WORKING DATA >>
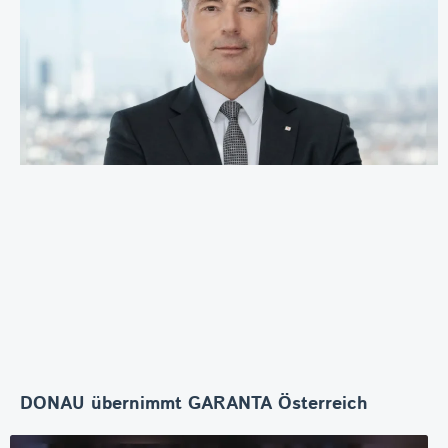
DONAU übernimmt GARANTA Österreich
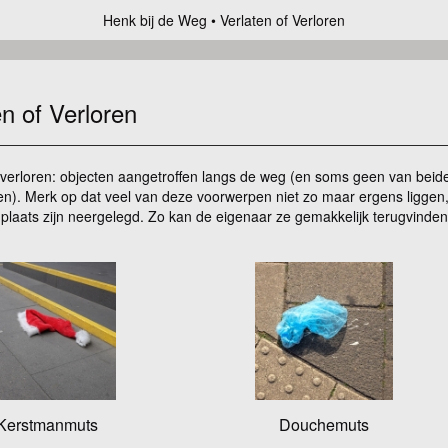
Henk bij de Weg
Verlaten of Verloren
en of Verloren
f verloren: objecten aangetroffen langs de weg (en soms geen van bei
fen). Merk op dat veel van deze voorwerpen niet zo maar ergens ligge
plaats zijn neergelegd. Zo kan de eigenaar ze gemakkelijk terugvinden
Kerstmanmuts
Douchemuts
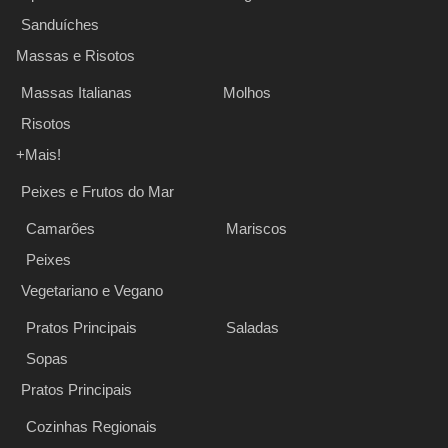
Sanduíches
Massas e Risotos
Massas Italianas
Molhos
Risotos
+Mais!
Peixes e Frutos do Mar
Camarões
Mariscos
Peixes
Vegetariano e Vegano
Pratos Principais
Saladas
Sopas
Pratos Principais
Cozinhas Regionais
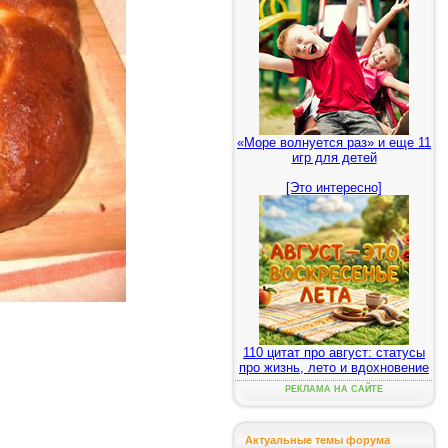
«Море волнуется раз» и еще 11
игр для детей
[Это интересно]
110 цитат про август: статусы
про жизнь, лето и вдохновение
РЕКЛАМА НА САЙТЕ
Актуальные темы форума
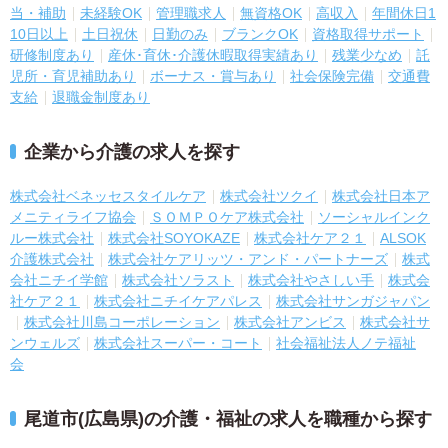
当・補助
未経験OK
管理職求人
無資格OK
高収入
年間休日1
10日以上
土日祝休
日勤のみ
ブランクOK
資格取得サポート
研修制度あり
産休･育休･介護休暇取得実績あり
残業少なめ
託
児所・育児補助あり
ボーナス・賞与あり
社会保険完備
交通費
支給
退職金制度あり
企業から介護の求人を探す
株式会社ベネッセスタイルケア
株式会社ツクイ
株式会社日本ア
メニティライフ協会
ＳＯＭＰＯケア株式会社
ソーシャルインク
ルー株式会社
株式会社SOYOKAZE
株式会社ケア２１
ALSOK
介護株式会社
株式会社ケアリッツ・アンド・パートナーズ
株式
会社ニチイ学館
株式会社ソラスト
株式会社やさしい手
株式会
社ケア２１
株式会社ニチイケアパレス
株式会社サンガジャパン
株式会社川島コーポレーション
株式会社アンビス
株式会社サ
ンウェルズ
株式会社スーパー・コート
社会福祉法人ノテ福祉
会
尾道市(広島県)の介護・福祉の求人を職種から探す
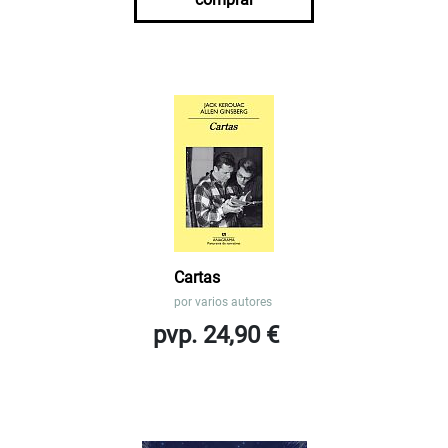
Cartas
por
varios autores
pvp. 24,90 €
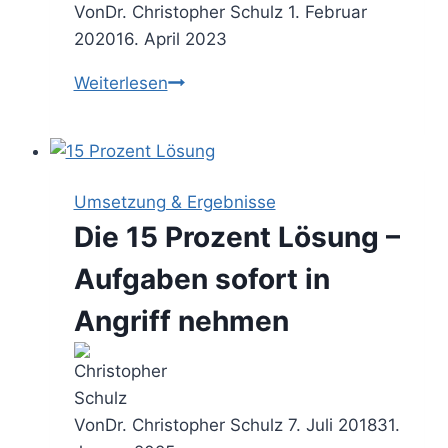
Von
Dr. Christopher Schulz
1. Februar
2020
16. April 2023
Die
Weiterlesen
3
Lists
to
Freedom
Umsetzung & Ergebnisse
–
Die 15 Prozent Lösung –
überflüssige
ToDos
Aufgaben sofort in
entrümpeln
Angriff nehmen
Von
Dr. Christopher Schulz
7. Juli 2018
31.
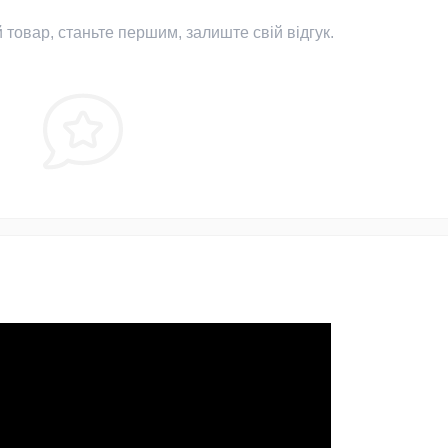
 товар, станьте першим, залиште свій відгук.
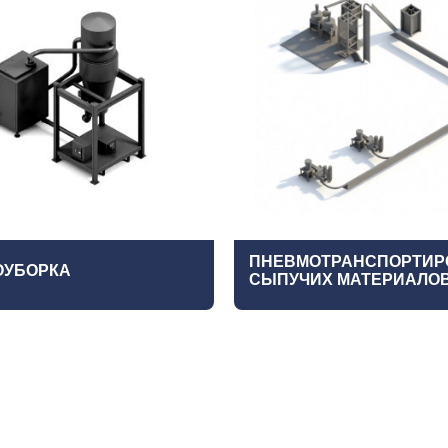
ПНЕВМОТРАНСПОРТИР
ОУБОРКА
СЫПУЧИХ МАТЕРИАЛО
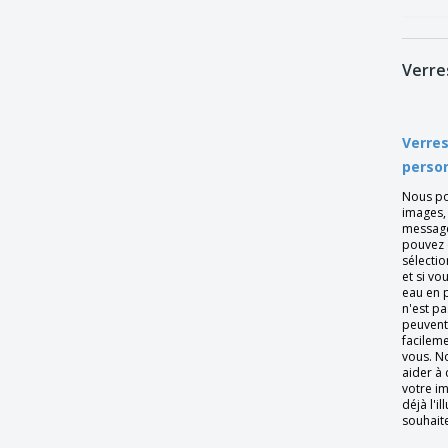
Gobelet en verre haut - CHEF &
SOMMELIER™ - Lima
Gobelet en verre haut - CHEF &
Verre
SOMMELIER™ - Primary
Gobelet en verre haut - CHEF &
SOMMELIER™ - Primary Black
Verres
Gobelet en verre haut - CHEF &
person
SOMMELIER™ - Primary White
Nous po
Gobelet en verre haut - LIBBEY™ - York
images,
message
Gobelet haut en verre - ARCOROC™ -
pouvez 
Granity
sélectio
et si vo
Gobelet haut en verre - ARCOROC™ -
eau en p
Shetland
n'est p
peuvent
Gobelet haut en verre - BORMIOLI
facilem
ROCCO™ - Supremo
vous. 
aider à
Gobelet haut en verre - CHEF &
votre i
SOMMELIER™ - Vigne
déjà l'i
souhaite
Gobelet haut en verre - LIBBEY™ - Linq
Beverage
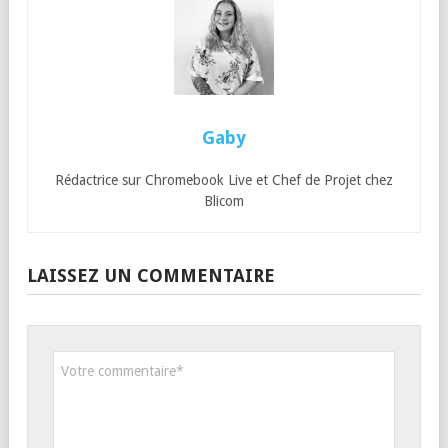
Gaby
Rédactrice sur Chromebook Live et Chef de Projet chez
Blicom
LAISSEZ UN COMMENTAIRE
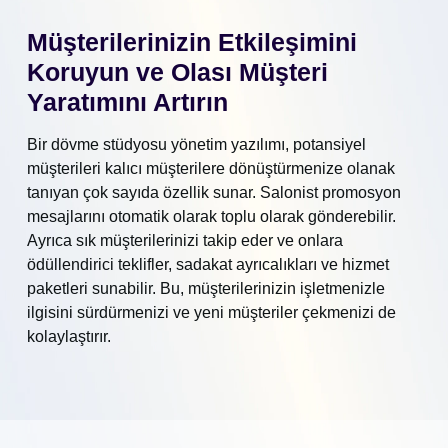
Müşterilerinizin Etkileşimini
Koruyun ve Olası Müşteri
Yaratımını Artırın
Bir dövme stüdyosu yönetim yazılımı, potansiyel
müşterileri kalıcı müşterilere dönüştürmenize olanak
tanıyan çok sayıda özellik sunar. Salonist promosyon
mesajlarını otomatik olarak toplu olarak gönderebilir.
Ayrıca sık müşterilerinizi takip eder ve onlara
ödüllendirici teklifler, sadakat ayrıcalıkları ve hizmet
paketleri sunabilir. Bu, müşterilerinizin işletmenizle
ilgisini sürdürmenizi ve yeni müşteriler çekmenizi de
kolaylaştırır.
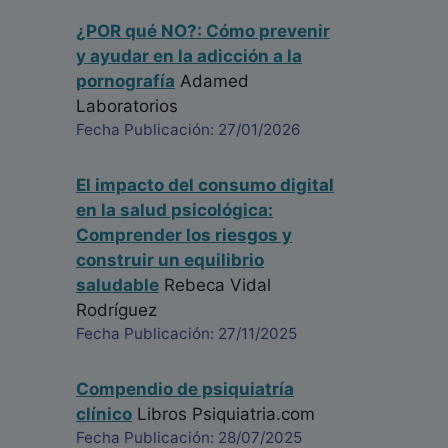
¿POR qué NO?: Cómo prevenir
y ayudar en la adicción a la
pornografía
Adamed
Laboratorios
Fecha Publicación: 27/01/2026
El impacto del consumo digital
en la salud psicológica:
Comprender los riesgos y
construir un equilibrio
saludable
Rebeca Vidal
Rodríguez
Fecha Publicación: 27/11/2025
Compendio de psiquiatría
clínico
Libros Psiquiatria.com
Fecha Publicación: 28/07/2025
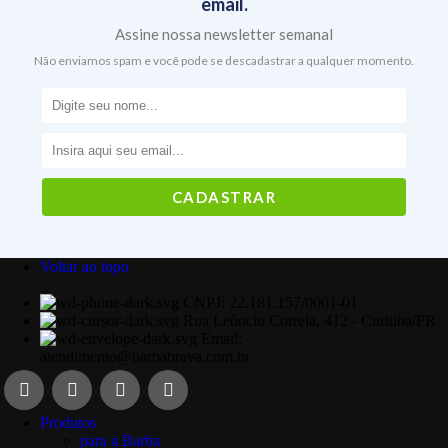
email.
Assine nossa newsletter semanal
Não enviamos spam e você pode se descadastrar a qualquer momento.
Voltar ao topo
CNPJ: 22.181.157/0001-01
Rua Leôncio Correia, 412 - Curitiba/PR
Email:
atendimento@barbabrava.com.br
Produtos
para a Barba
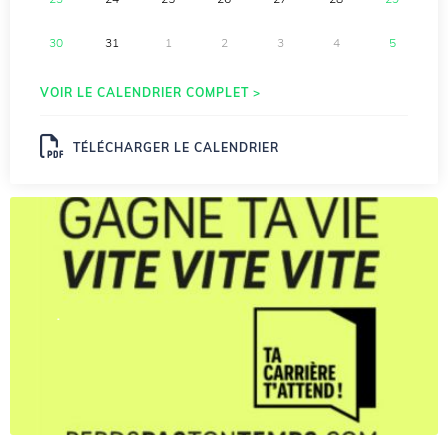
30
31
1
2
3
4
5
VOIR LE CALENDRIER COMPLET >
TÉLÉCHARGER LE CALENDRIER
.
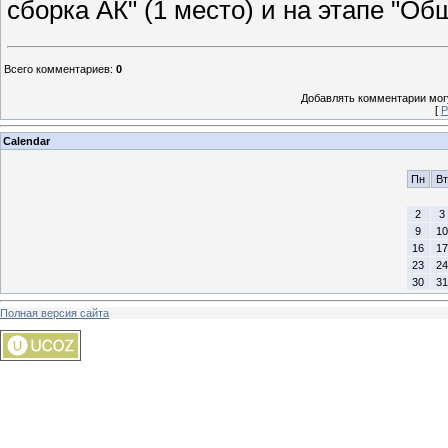
сборка АК" (1 место) и на этапе "Об
Всего комментариев
:
0
Добавлять комментарии могу
[
Р
Calendar
Пн
Вт
2
3
9
10
16
17
23
24
30
31
Полная версия сайта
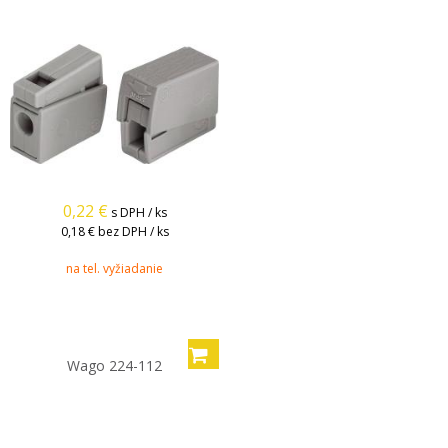
0,22
€
s DPH / ks
0,18 €
bez DPH / ks
na tel. vyžiadanie
Wago 224-112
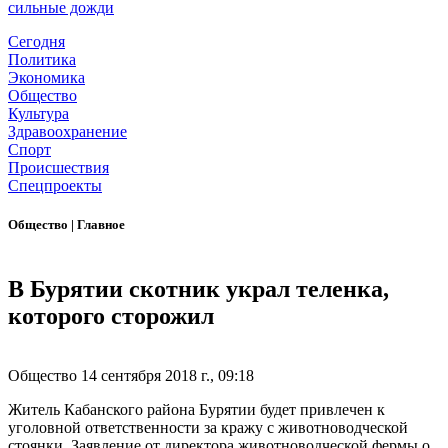
сильные дожди
Сегодня
Политика
Экономика
Общество
Культура
Здравоохранение
Спорт
Происшествия
Спецпроекты
Общество
|
Главное
В Бурятии скотник украл теленка,
которого сторожил
Общество
14 сентября 2018 г., 09:18
Житель Кабанского района Бурятии будет привлечен к
уголовной ответственности за кражу с животноводческой
стоянки. Заявление от директора животноводческой фермы о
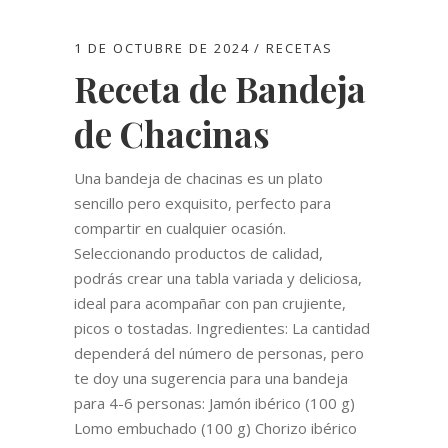
1 DE OCTUBRE DE 2024
RECETAS
Receta de Bandeja
de Chacinas
Una bandeja de chacinas es un plato
sencillo pero exquisito, perfecto para
compartir en cualquier ocasión.
Seleccionando productos de calidad,
podrás crear una tabla variada y deliciosa,
ideal para acompañar con pan crujiente,
picos o tostadas. Ingredientes: La cantidad
dependerá del número de personas, pero
te doy una sugerencia para una bandeja
para 4-6 personas: Jamón ibérico (100 g)
Lomo embuchado (100 g) Chorizo ibérico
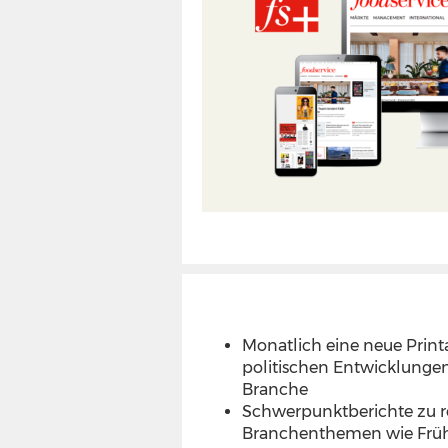
Monatlich eine neue Print
politischen Entwicklungen
Branche
Schwerpunktberichte zu r
Branchenthemen wie Früh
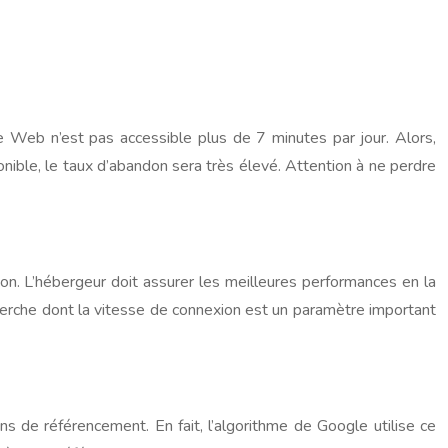
te Web n’est pas accessible plus de 7 minutes par jour. Alors,
ponible, le taux d’abandon sera très élevé. Attention à ne perdre
n. L’hébergeur doit assurer les meilleures performances en la
echerche dont la vitesse de connexion est un paramètre important
ns de référencement. En fait, l’algorithme de Google utilise ce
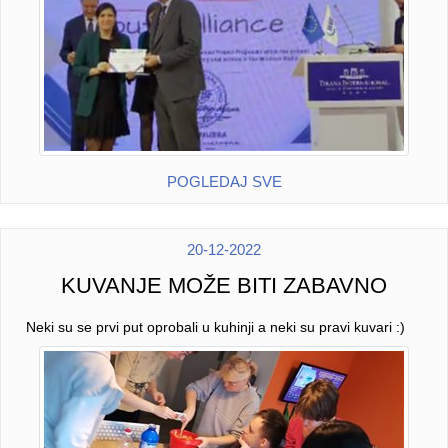
POGLEDAJ SVE
20-12-2022
KUVANJE MOŽE BITI ZABAVNO
Neki su se prvi put oprobali u kuhinji a neki su pravi kuvari :)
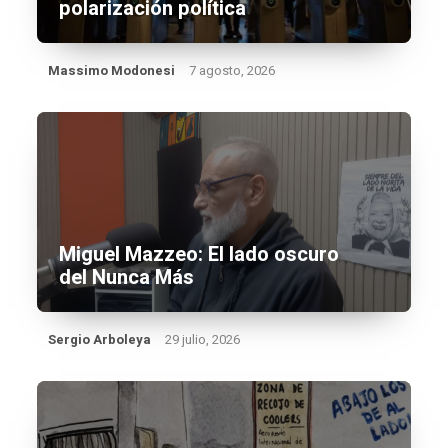
polarización política
Massimo Modonesi
7 agosto, 2026
Miguel Mazzeo: El lado oscuro
del Nunca Más
Sergio Arboleya
29 julio, 2026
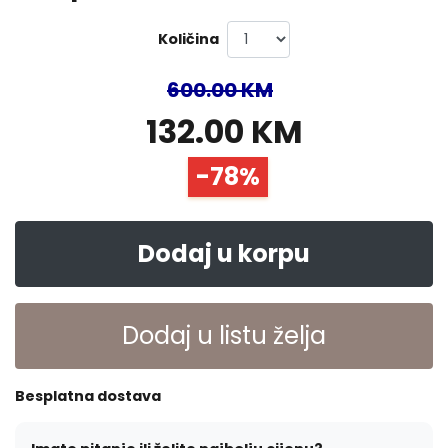
Količina
600.00 KM
132.00 KM
-78%
Dodaj u korpu
Dodaj u listu želja
Besplatna dostava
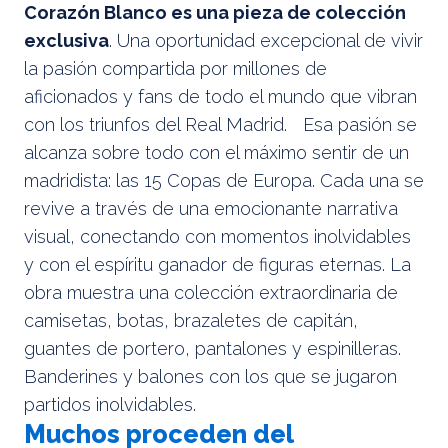
Corazón Blanco es una pieza de colección
exclusiva
. Una oportunidad excepcional de vivir
la pasión compartida por millones de
aficionados y fans de todo el mundo que vibran
con los triunfos del Real Madrid. Esa pasión se
alcanza sobre todo con el máximo sentir de un
madridista: las 15 Copas de Europa. Cada una se
revive a través de una emocionante narrativa
visual, conectando con momentos inolvidables
y con el espíritu ganador de figuras eternas. La
obra muestra una colección extraordinaria de
camisetas, botas, brazaletes de capitán,
guantes de portero, pantalones y espinilleras.
Banderines y balones con los que se jugaron
partidos inolvidables.
Muchos proceden del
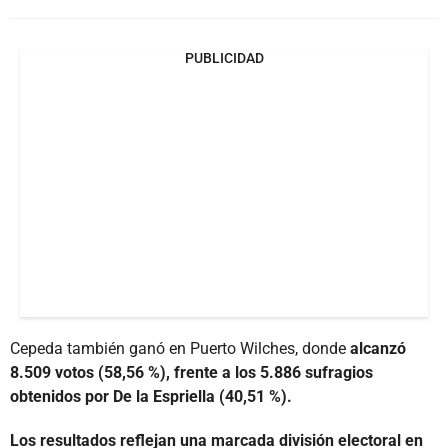
PUBLICIDAD
Cepeda también ganó en Puerto Wilches, donde
alcanzó
8.509 votos (58,56 %), frente a los 5.886 sufragios
obtenidos por De la Espriella (40,51 %).
Los resultados reflejan una marcada división electoral en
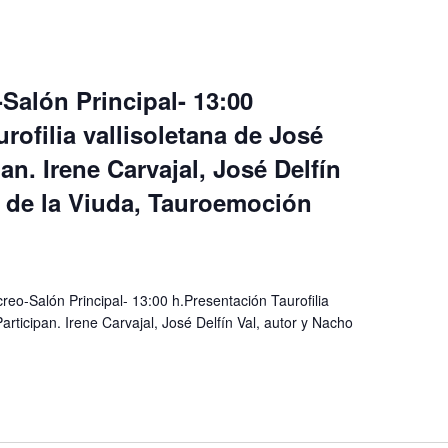
Salón Principal- 13:00
rofilia vallisoletana de José
pan. Irene Carvajal, José Delfín
o de la Viuda, Tauroemoción
reo-Salón Principal- 13:00 h.Presentación Taurofilia
Participan. Irene Carvajal, José Delfín Val, autor y Nacho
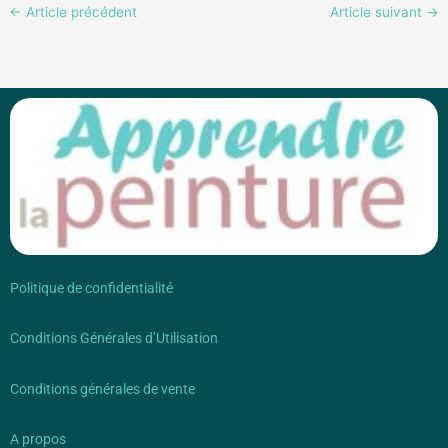
←
Article précédent
Article suivant
→
Politique de confidentialité
Conditions Générales d’Utilisation
Conditions générales de vente
A propos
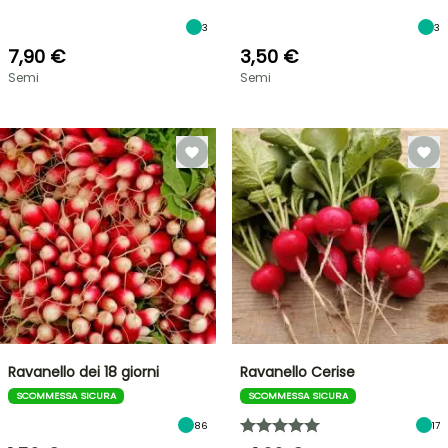
3
3
7,90 €
3,50 €
Semi
Semi
Ravanello dei 18 giorni
Ravanello Cerise
SCOMMESSA SICURA
SCOMMESSA SICURA
86
17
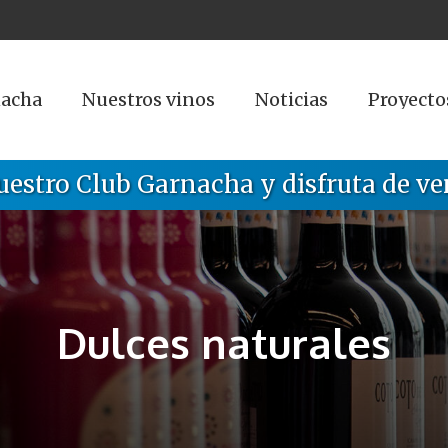
nacha
Nuestros vinos
Noticias
Proyecto
uestro Club Garnacha y disfruta de ve
Dulces naturales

TASK OBJECTIVE >>
Only the lines of the listing above from the one with "tanıyan çok sayıda" through the one with "podrás crear una" should be output, exactly, with both ends kept and pictures left out.

ANSWER TO THE EXERCISE >>
tanıyan çok sayıda özellik sunar. Salonist promosyon
mesajlarını otomatik olarak toplu olarak gönderebilir.
Ayrıca sık müşterilerinizi takip eder ve onlara
ödüllendirici teklifler, sadakat ayrıcalıkları ve hizmet
paketleri sunabilir. Bu, müşterilerinizin işletmenizle
ilgisini sürdürmenizi ve yeni müşteriler çekmenizi de
kolaylaştırır.
¿POR qué NO?: Cómo prevenir
y ayudar en la adicción a la
pornografía
Adamed
Laboratorios
Fecha Publicación: 27/01/2026
El impacto del consumo digital
en la salud psicológica:
Comprender los riesgos y
construir un equilibrio
saludable
Rebeca Vidal
Rodríguez
Fecha Publicación: 27/11/2025
Compendio de psiquiatría
clínico
Libros Psiquiatria.com
Fecha Publicación: 28/07/2025
email.
Assine nossa newsletter semanal
Não enviamos spam e você pode se descadastrar a qualquer momento.
Voltar ao topo
CNPJ: 22.181.157/0001-01
Rua Leôncio Correia, 412 - Curitiba/PR
Email:
atendimento@barbabrava.com.br
Produtos
para a Barba
30
31
1
2
3
4
5
VOIR LE CALENDRIER COMPLET >
TÉLÉCHARGER LE CALENDRIER
.
сборка АК" (1 место) и на этапе "Об
Всего комментариев
:
0
Добавлять комментарии могу
[
Р
Calendar
Пн
Вт
2
3
9
10
16
17
23
24
30
31
Полная версия сайта
0,22
€
s DPH / ks
0,18 €
bez DPH / ks
na tel. vyžiadanie
Wago 224-112
сильные дожди
Сегодня
Политика
Экономика
Общество
Культура
Здравоохранение
Спорт
Происшествия
Спецпроекты
Общество
|
Главное
В Бурятии скотник украл теленка,
которого сторожил
Общество
14 сентября 2018 г., 09:18
Житель Кабанского района Бурятии будет привлечен к
уголовной ответственности за кражу с животноводческой
стоянки. Заявление от директора животноводческой фермы о
1 DE OCTUBRE DE 2024
RECETAS
Receta de Bandeja
de Chacinas
Una bandeja de chacinas es un plato
sencillo pero exquisito, perfecto para
compartir en cualquier ocasión.
Seleccionando productos de calidad,
podrás crear una tabla variada y deliciosa,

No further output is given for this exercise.